The city has contracted with Baker Tilly Verchow Krause, an international firm, to conduct another city manager search, but a representative of those Dallas consultants told councilmembers the search is only a week underway. A national search includes outreach, advertising, marketing, screening applicants and ID’ing semifinalists. That’s a lot of work.

The end goal, the consultants say, is finding a city manager who is educated, experienced, approachable, detailed, ethical, financially strong and friendly. Sounds a lot like Rebecca Underhill, the lady who followed Robinson into the vacant interim role and who just retired from city service for a second time. Sounds something like the current interim city manager.

What the city can ill afford is another fruitless search. When the last search landed on four semifinalists, two had active legal actions against their last employer. That was peculiar. When none of the four drew majority support from the City Council, that may have sent an ominous message to others who might consider applying for city manager this time.

**Dataset extract:**

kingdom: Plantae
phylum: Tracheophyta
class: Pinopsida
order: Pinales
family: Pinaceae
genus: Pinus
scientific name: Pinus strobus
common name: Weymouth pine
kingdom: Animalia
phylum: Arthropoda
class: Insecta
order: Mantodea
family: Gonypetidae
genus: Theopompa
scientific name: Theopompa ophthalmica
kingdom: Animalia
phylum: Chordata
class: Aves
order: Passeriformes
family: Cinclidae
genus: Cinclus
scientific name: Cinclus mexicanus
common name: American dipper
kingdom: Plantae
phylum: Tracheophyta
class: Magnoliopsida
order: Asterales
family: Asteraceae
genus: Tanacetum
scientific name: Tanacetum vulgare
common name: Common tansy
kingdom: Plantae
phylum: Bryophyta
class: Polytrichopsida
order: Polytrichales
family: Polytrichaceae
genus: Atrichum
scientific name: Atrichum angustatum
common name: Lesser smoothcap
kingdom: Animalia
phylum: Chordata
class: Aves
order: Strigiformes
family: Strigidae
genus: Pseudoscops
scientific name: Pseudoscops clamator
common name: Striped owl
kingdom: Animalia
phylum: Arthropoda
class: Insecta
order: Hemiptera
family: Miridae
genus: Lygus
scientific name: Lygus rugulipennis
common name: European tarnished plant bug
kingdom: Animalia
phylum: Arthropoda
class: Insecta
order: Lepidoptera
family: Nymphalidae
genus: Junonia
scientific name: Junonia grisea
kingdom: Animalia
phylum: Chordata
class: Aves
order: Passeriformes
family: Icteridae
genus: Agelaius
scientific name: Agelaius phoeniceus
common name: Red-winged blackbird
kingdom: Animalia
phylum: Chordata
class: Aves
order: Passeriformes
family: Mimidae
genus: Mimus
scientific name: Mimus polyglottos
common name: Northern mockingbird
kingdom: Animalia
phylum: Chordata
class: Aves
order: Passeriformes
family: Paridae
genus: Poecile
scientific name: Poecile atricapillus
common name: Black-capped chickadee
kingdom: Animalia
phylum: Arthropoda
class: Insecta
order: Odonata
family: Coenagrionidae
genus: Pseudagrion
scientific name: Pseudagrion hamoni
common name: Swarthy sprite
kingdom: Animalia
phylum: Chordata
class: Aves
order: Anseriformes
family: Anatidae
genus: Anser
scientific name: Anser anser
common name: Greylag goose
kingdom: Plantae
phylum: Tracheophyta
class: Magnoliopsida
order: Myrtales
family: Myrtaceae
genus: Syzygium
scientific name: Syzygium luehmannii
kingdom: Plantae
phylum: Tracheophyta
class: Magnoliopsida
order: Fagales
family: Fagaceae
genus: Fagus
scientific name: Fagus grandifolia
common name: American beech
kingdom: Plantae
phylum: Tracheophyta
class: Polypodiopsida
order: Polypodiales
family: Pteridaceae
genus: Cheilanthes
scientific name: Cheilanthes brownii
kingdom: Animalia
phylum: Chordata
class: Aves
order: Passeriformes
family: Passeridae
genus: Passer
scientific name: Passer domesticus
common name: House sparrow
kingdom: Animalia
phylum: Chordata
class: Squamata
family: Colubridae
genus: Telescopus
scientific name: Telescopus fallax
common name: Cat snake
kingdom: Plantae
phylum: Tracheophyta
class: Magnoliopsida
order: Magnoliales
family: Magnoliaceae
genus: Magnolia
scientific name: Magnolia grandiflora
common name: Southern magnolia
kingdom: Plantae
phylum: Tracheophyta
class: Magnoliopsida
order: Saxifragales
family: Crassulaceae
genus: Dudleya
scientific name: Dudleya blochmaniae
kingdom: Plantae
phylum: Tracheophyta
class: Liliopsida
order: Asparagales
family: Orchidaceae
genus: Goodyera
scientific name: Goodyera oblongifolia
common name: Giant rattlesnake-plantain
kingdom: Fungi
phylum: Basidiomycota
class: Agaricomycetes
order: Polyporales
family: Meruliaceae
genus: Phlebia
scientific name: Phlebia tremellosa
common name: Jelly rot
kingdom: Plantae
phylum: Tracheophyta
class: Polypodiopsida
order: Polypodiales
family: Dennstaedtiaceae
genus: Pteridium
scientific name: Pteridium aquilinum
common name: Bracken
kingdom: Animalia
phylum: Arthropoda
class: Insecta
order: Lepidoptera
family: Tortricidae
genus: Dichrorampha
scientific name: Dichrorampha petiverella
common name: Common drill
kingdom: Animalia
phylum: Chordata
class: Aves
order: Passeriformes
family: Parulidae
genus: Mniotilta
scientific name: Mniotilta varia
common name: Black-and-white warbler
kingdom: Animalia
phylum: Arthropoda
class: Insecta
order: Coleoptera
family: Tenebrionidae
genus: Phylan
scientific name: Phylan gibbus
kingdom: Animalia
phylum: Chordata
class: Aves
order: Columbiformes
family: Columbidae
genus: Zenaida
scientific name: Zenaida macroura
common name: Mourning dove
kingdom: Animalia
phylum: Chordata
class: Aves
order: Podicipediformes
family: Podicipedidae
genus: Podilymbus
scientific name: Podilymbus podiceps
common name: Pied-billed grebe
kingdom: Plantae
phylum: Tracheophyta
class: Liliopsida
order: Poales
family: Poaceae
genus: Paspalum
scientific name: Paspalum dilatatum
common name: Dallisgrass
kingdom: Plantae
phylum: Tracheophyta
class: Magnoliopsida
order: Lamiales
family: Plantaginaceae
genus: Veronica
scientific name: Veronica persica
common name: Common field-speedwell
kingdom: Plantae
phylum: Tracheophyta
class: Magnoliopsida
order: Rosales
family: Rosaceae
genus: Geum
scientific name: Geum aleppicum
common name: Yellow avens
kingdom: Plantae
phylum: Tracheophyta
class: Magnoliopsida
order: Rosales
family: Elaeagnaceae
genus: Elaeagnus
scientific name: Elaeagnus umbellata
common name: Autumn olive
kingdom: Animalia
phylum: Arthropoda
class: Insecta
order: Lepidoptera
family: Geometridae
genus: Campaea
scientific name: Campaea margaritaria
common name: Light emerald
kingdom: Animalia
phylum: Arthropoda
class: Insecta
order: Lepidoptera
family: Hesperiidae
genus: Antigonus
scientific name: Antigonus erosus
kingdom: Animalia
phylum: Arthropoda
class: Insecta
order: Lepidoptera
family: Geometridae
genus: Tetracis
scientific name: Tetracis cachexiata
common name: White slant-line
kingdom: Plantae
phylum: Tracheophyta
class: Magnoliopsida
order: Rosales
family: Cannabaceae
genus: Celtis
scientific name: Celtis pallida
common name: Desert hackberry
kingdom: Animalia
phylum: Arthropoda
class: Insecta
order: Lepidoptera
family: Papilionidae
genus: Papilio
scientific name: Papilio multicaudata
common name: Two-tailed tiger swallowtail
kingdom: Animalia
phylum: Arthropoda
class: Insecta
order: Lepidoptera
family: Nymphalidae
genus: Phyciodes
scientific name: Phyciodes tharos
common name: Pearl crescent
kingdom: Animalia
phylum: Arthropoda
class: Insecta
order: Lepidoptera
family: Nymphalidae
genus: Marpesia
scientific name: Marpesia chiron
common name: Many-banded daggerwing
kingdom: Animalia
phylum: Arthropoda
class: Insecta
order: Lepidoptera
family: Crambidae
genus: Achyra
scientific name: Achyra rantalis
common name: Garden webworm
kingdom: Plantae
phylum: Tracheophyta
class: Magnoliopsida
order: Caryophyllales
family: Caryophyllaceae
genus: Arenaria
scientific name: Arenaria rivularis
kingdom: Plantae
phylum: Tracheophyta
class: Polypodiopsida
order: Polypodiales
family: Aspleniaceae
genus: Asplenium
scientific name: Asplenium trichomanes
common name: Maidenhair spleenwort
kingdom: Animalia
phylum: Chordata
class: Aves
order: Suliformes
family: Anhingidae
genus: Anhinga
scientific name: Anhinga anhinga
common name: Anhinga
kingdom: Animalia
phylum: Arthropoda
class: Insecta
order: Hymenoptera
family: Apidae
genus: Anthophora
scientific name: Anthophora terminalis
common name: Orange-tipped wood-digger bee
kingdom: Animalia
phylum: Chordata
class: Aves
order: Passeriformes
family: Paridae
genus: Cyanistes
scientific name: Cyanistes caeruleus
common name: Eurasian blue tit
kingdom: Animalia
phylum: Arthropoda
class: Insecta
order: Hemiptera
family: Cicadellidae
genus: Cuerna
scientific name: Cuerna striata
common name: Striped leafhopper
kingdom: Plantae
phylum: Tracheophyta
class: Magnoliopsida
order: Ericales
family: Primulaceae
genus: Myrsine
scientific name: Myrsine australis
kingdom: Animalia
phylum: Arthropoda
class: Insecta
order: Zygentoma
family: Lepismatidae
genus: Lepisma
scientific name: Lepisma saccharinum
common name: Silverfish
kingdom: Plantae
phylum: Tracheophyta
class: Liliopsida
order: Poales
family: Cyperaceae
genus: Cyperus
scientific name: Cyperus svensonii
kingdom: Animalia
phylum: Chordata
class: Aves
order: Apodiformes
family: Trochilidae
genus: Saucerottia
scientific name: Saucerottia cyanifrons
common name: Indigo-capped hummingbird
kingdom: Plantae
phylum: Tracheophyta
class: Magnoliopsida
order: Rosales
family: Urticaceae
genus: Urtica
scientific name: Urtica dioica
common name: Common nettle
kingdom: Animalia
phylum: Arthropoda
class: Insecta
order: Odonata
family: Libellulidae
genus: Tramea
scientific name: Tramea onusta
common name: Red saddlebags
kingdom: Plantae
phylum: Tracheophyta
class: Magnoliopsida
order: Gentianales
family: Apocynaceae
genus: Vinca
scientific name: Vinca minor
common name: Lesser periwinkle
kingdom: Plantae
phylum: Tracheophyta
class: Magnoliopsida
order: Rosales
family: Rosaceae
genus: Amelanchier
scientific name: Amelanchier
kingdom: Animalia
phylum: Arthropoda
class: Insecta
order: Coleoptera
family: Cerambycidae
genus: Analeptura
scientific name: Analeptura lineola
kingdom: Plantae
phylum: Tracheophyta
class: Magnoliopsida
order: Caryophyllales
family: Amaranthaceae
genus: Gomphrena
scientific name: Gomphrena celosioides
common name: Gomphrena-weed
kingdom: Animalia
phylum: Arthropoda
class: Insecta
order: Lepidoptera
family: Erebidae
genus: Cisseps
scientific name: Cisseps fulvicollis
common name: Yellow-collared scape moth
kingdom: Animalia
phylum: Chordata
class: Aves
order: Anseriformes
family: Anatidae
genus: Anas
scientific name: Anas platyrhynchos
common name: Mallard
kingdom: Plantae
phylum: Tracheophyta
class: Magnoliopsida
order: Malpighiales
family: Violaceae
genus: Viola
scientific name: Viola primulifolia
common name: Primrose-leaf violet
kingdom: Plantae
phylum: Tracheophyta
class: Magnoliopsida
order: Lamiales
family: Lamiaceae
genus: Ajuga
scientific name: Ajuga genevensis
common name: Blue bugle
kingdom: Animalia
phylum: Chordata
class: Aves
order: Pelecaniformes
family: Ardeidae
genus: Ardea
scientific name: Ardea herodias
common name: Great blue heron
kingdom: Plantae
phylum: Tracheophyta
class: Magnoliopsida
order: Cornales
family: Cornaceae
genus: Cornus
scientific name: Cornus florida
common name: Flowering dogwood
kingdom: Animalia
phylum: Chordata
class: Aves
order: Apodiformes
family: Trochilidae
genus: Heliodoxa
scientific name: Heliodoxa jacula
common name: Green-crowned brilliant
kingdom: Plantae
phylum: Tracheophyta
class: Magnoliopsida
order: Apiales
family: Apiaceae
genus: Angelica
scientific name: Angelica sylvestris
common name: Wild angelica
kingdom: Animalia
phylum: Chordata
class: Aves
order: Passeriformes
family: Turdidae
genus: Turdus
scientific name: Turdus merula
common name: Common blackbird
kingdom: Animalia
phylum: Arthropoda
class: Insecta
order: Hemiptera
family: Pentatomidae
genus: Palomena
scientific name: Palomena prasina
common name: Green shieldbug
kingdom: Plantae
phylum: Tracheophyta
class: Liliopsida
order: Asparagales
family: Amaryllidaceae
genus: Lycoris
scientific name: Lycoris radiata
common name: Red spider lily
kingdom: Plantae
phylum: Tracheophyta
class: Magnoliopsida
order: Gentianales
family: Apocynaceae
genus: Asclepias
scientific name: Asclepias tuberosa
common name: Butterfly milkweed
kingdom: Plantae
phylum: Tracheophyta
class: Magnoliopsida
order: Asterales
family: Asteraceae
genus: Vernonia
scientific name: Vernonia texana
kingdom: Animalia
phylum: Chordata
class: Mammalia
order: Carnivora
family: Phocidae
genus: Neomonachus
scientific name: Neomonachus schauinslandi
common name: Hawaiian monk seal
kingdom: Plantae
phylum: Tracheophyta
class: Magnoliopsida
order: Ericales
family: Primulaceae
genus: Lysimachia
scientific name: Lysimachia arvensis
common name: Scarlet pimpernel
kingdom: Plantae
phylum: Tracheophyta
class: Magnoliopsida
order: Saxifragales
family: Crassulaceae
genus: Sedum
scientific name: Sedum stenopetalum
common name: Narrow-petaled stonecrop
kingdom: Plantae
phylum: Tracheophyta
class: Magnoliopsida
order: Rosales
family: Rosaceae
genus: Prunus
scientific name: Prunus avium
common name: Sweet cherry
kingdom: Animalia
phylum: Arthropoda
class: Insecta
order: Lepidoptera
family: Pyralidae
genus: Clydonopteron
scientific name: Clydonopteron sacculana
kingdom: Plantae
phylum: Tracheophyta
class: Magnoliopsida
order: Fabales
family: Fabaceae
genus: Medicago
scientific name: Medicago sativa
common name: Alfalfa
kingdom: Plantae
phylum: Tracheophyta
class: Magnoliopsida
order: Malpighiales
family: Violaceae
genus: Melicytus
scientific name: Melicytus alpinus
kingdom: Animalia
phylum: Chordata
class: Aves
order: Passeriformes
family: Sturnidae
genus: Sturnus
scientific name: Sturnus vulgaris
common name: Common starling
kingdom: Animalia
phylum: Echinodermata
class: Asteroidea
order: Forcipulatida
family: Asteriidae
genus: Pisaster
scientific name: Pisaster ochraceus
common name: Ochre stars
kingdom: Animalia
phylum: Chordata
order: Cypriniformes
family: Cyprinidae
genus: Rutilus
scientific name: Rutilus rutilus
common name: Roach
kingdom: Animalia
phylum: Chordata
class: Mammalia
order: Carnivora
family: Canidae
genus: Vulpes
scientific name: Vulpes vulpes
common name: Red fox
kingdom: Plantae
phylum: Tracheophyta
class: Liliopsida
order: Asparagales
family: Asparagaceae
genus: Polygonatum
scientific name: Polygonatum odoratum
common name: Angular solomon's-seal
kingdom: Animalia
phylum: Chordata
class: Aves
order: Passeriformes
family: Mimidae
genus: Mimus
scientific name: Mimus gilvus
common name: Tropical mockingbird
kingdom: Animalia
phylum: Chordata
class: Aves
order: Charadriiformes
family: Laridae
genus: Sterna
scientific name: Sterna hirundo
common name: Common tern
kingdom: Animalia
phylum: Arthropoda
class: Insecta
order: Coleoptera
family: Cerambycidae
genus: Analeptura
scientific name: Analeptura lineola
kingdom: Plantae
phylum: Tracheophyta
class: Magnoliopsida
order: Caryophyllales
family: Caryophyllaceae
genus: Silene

**What to do:**
1 > According to the city manager search text, which firm has the city contracted to conduct the search?
2 > Write the next part of the city manager search text, starting after its final sentence.
The items have nothing to do with the text.

**Answer set:**
1 > Baker Tilly Verchow Krause

2 >
A failed search would be embarrassing to this City Council; many councilmembers may or will seek reelection in 2020. They can ill afford to flop on this basic task for choosing a top professional to carry out the council’s policy decisions.

For now, interim city manager Ron Burton is a most capable replacement. But Robinson had two assistant city managers — Underhill and Burton — behind him and Underhill had just one, Burton, to back her up. Burton has no one behind him.

We appreciate that a professional search firm is in charge. We understand that it takes time to find the right person to lead a city of this size. But all of us know, too, how high the stakes are for getting the right result this time.